For the second year in a row, the United States has increased its ranking in a comparison of the world’s freest economies. The good news came as the Fraser Institute released its annual “Economic Freedom of the World” report this morning.
“The U.S. has ascended back into the top five most economically-free countries in the world,” said Fred McMahon, research chair at the Fraser Institute, which is based in Canada.
The United States fell to 16th place in 2015 but rebounded in last year’s ratings to sixth. This year, the U.S. ranked fifth out of 162 nations covered in the survey.
The institute ranks every nation’s government based on four factors: the size of government, the rule of law and respect for property rights, a sound (low-inflation) money supply, free trade, and regulation. It further adjusts the ratings based on its measure of gender disparity.
The 2019 report covers conditions in 2017, the most recent year for which data are available. This also marks the first year of the Trump administration, which signed the Tax Cuts and Jobs Act of 2017 into law three days before Christmas and authored an executive order curbing unnecessary and often duplicative federal regulations. The report came before the recent rounds of reciprocal tariffs against China and the European Union.
Hong Kong again ranked as the freest nation in the world, although China’s increasingly menacing influence over the special administrative region may reduce its reputation for economic and political freedom in the future.
“While Hong Kong remains the most economically-free jurisdiction in the world, interference from China – including the violent crackdown of pro-democracy protests – severely threatens Hong Kong’s rule of law, which helps ensure equal freedom for all, and endangers Hong Kong’s top position,” McMahon said.
The 10 most economically free nations in 2017 were:
1. Hong Kong
2. Singapore
3. New Zealand
4. Switzerland
5. United States of America
6. Ireland
7.United Kingdom
8. Canada
9. Australia / Mauritius (tie)
10. Malta (technically 11 under the Fraser Institute’s rating system)
The 10 least economically free nations in 2017 were:
153. Central African Republic / Guinea-Bissau (tie, technically for spot 151 under its rating system)
154. Iraq (technically 153)
155. Republic of Congo (technically 154)
156. Egypt / Syria (tie, technically 155)
157. Democratic Republic of Congo
158. Angola
159. Algeria
160. Sudan
161. Libya
162. Venezuela
Certain countries – including North Korea and Cuba – are not ranked, due to lack of data.
The results for European nations often fail to conform to American stereotypes.
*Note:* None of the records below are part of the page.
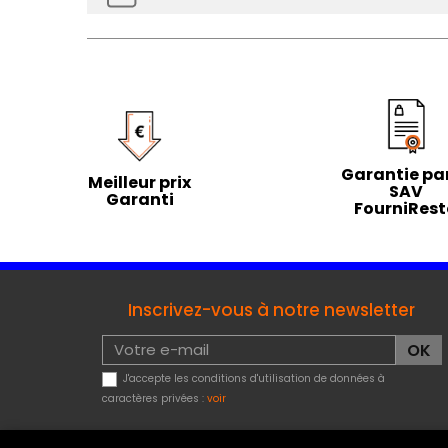
Garantie par
Meilleur prix
SAV
Garanti
FourniRes
Inscrivez-vous à notre newsletter
J'accepte les conditions d'utilisation de données à
caractères privées :
voir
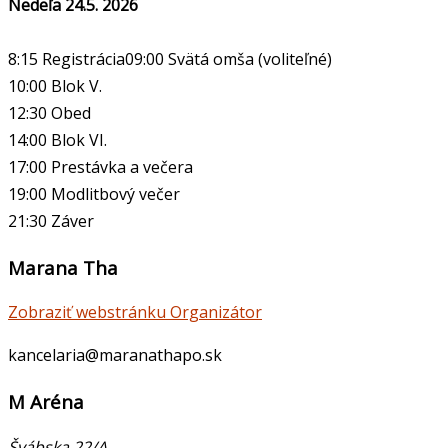
Nedeľa 24.5. 2026
8:15 Registrácia09:00 Svätá omša (voliteľné)
10:00 Blok V.
12:30 Obed
14:00 Blok VI.
17:00 Prestávka a večera
19:00 Modlitbový večer
21:30 Záver
Marana Tha
Zobraziť webstránku Organizátor
kancelaria@maranathapo.sk
M Aréna
Švábska 22/A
For instance, Bernie Sanders’ “democratic socialist” utopia had the fifth freest economy in Europe. Denmark, whose intellectual leaders have taken pains to point out is not a socialist nation, ranked seven spots higher than Germany (13 and 20, respectively).
Other noteworthy results from Europe include Georgia (12) Estonia (13), Lithuania (16), Luxembourg (17), Finland (21), Czech Republic (22), Iceland (23), Latvia (24), the Netherlands (25), Austria (26), Romania (28), Norway (32), Sweden (35), Spain (36), Bulgaria (37), Portugal (39), Belgium (40), Slovak Republic (tied at 40),
Western nations in the second quartile include Italy (46), France (50), Hungary (54), Croatia (56), Poland (59), Slovenia (67), and Serbia (80). Russia (85) and Greece (102) joined a handful of European nations in the bottom half of the world’s free economies.
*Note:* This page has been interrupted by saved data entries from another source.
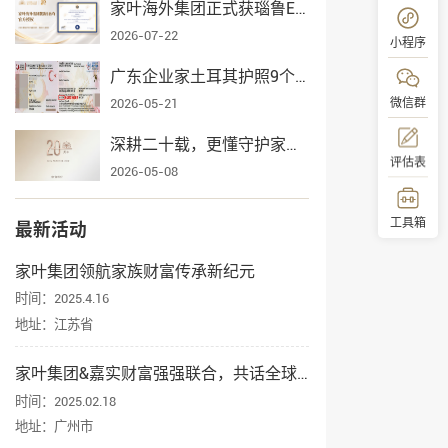
家叶海外集团正式获瑙鲁ECRCP项目官方授权，身份规划服务再添权威认证
2026-07-22
小程序
广东企业家土耳其护照9个月获批，家叶海外全流程护航一家三口入籍
微信群
2026-05-21
深耕二十载，更懂守护家业——家叶海外集团辉煌发展纪实
评估表
2026-05-08
工具箱
最新活动
家叶集团领航家族财富传承新纪元
顶部
时间：2025.4.16
地址：江苏省
家叶集团&嘉实财富强强联合，共话全球资产配置与身份规划
时间：2025.02.18
地址：广州市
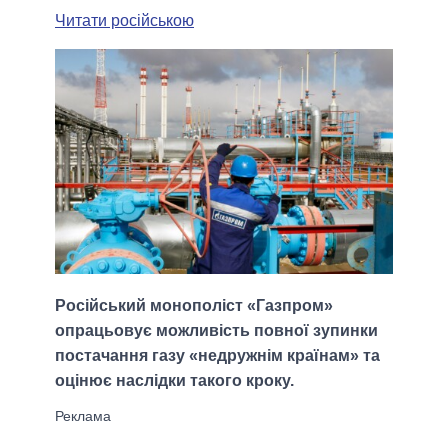
Читати російською
Російський монополіст «Газпром»
опрацьовує можливість повної зупинки
постачання газу «недружнім країнам» та
оцінює наслідки такого кроку.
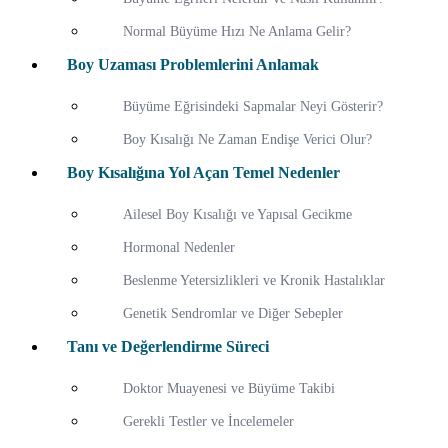
Normal Büyüme Hızı Ne Anlama Gelir?
Boy Uzaması Problemlerini Anlamak
Büyüme Eğrisindeki Sapmalar Neyi Gösterir?
Boy Kısalığı Ne Zaman Endişe Verici Olur?
Boy Kısalığına Yol Açan Temel Nedenler
Ailesel Boy Kısalığı ve Yapısal Gecikme
Hormonal Nedenler
Beslenme Yetersizlikleri ve Kronik Hastalıklar
Genetik Sendromlar ve Diğer Sebepler
Tanı ve Değerlendirme Süreci
Doktor Muayenesi ve Büyüme Takibi
Gerekli Testler ve İncelemeler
The least economically free nation in Europe is Ukraine, at 135, making it less economically free than Vietnam, China, or Burkina Faso.
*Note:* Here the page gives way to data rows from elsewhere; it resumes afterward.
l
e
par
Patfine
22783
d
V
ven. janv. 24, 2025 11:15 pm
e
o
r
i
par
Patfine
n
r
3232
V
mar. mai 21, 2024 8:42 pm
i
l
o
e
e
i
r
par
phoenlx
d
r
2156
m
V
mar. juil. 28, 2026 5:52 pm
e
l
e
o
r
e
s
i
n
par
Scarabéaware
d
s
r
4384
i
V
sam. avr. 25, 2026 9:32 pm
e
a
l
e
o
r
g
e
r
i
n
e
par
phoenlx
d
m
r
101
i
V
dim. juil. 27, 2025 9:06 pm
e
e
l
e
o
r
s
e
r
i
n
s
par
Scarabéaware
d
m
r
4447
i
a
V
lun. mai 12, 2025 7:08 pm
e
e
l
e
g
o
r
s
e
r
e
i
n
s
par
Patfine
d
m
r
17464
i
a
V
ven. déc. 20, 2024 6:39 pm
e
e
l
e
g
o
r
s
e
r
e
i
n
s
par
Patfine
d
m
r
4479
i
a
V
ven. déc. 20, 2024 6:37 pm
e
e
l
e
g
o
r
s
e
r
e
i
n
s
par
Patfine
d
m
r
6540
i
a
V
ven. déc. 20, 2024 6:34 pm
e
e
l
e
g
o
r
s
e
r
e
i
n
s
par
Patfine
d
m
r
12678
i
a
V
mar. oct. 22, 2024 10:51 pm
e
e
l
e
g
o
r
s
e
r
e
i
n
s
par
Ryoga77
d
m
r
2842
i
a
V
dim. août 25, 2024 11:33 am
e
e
The global trend remains positive, albeit less markedly than in the recent past. “While the pace of liberalization has certainly slowed in the 2000s compared to the 1980s and 1990s, these figures confirm that economic liberalization continues in most countries even into the new millennium,” the report says.
Christians should care about this report because economic freedom benefits the global poor, including providing a much higher income and greater longevity.
The culture the Christian should pursue “fosters trust in the human potential of the poor, and consequently in their ability to improve their condition through work or to make a positive contribution to economic prosperity. But to accomplish this, the poor – be they individuals or nations – need to be provided with realistic opportunities,” wrote Pope John Paul II in Centesimus Annus. He called on nations to stop “excluding them from the sources of well-being,” something he mentioned in the same breath as “violating their rights.”
This report makes clear that economic freedom is a source of well-being that should be shared as broadly as possible.